A man planted a vineyard, rented it to farmers and went away for a long time. At harvest time he sent a servant to the tenants so they would give him… the fruit of the vineyard. But the tenants beat him and sent him away empty-handed. He sent another servant, but that one also they beat and treated shamefully and sent away empty-handed. …“Then the owner of the vineyard said, ‘What shall I do? I will send my son, whom I love; perhaps they will respect him.’ But when the tenants saw him, they talked the matter over. ‘This is the heir,’ they said. ‘Let’s kill him, and the inheritance will be ours.’ So they threw him out of the vineyard and killed him. – Luke 20: 9-19
God is the Planter, the Baha’i teachings say, and the vineyard is the human heart. God’s prophets harvest the fruit of human existence by cultivating humanity’s knowledge of and love for God. As a result, the tenants, the political and religious leaders, persecute them. Indeed, this parable predicts Christ’s crucifixion at the hands of these corrupt leaders.
When the Baha’i Faith began, the return of the spirit of Christ animated hearts, aroused souls and shook Persia to its essence. The fire of the love of God burned so bright that its king, Mohammad Shah, was compelled to determine the truth for himself. He directed the nation’s most illustrious religious leader Siyyid Yaḥyay-i-Darabi, known as Vahid, to determine whether the Bab, Baha’u’llah’s herald and forerunner, was indeed the Promised One. After three thoroughgoing interviews Vahid, the Shah’s most venerable prelate, announced that he had found and fell in love with his heart’s desire—the new Faith of the Bab. When Vahid became a Babi, he was not alone. During the course of the Bab’s six-year ministry, tens of thousands of Persians from all walks of life, from governors to guards, had the same experience.
In 1848 a new King and his Prime Minister, the Amir-Nizam, swept into power. The Amir was determined to quench the fire of the love of God. Jesus explains why some, like the antagonists in the Parable of the Tenants, persecute God’s messengers:
For this people’s heart is waxed gross, and their ears are dull of hearing, and their eyes they have closed; lest at any time they should see with their eyes and hear with their ears, and should understand with their heart, and should be converted, and I should heal them. – Matthew 13:15.
The Prime Minister captured several of the Bab’s followers in the capital, threatening their death unless they renounced their new Faith. One of these was Mirza Ali-Qurban, a man so universally loved by his countrymen that the mother of the Shah and several other state officials interceded on his behalf.
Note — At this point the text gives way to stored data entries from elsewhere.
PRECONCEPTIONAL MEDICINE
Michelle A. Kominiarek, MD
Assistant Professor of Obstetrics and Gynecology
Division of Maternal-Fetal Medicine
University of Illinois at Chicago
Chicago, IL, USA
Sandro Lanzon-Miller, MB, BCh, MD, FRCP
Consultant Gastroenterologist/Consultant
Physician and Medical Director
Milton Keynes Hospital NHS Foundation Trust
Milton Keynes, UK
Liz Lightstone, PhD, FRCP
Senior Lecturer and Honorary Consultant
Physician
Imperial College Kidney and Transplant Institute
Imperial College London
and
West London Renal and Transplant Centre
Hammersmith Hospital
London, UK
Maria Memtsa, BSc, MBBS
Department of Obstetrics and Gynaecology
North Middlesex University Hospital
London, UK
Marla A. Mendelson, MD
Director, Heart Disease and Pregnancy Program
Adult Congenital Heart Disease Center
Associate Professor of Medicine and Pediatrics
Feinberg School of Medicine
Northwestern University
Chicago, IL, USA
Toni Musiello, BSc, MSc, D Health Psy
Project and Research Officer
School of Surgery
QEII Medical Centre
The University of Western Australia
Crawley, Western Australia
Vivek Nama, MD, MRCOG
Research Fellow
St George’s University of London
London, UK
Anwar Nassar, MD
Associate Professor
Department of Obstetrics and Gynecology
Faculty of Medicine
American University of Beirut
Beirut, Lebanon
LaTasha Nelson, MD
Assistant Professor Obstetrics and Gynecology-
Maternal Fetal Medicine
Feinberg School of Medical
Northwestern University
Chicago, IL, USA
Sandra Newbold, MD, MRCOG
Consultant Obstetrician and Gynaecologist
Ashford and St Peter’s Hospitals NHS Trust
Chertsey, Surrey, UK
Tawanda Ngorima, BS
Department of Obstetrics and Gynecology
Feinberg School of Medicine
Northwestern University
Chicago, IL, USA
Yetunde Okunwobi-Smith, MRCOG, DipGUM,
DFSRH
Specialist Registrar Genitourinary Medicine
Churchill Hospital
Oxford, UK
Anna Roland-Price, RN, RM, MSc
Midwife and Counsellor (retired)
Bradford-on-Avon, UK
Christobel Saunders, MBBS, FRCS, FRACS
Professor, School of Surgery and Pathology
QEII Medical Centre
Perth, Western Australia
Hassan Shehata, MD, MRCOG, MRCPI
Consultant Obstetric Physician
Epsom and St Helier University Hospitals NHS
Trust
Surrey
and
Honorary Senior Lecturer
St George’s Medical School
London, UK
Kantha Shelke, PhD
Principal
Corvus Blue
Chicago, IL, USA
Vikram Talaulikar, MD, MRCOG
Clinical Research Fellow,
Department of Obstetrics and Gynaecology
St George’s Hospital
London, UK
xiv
The Amir-Nizam remarked:
“I am loth, whether your words be of God or not, to pronounce the sentence of death against the possessor of so exalted a station.”
Mirza Ali-Qurban, whose name means sacrifice, replied, “Are you not aware that all names descend from Heaven? He whose name is Ali (referring to the Bab’s given name Siyyid Ali Muhammad), in whose path I am laying down my life, has from time immemorial inscribed my name, Qurban-Ali, in the scroll of His chosen martyrs. This is indeed the day on which I shall seal with my life-blood my faith in His Cause.”
“Take him away from this place!” cried the Amir. “Another moment, and this dervish will have cast his spell over me!”
“You are proof against that magic,” Mirza Qurban-Ali replied, “that can captivate only the pure in heart. You and your like can never be made to realize the entrancing power of that Divine elixir which, swift as the twinkling of an eye, transmutes the souls of men.” – Nabil, The Dawnbreakers, pp. 451-452.
Mirza Ali-Qurban, like the electrons of hydrogen enamored of oxygen, sacrificed his life to become water for the Tree of Life.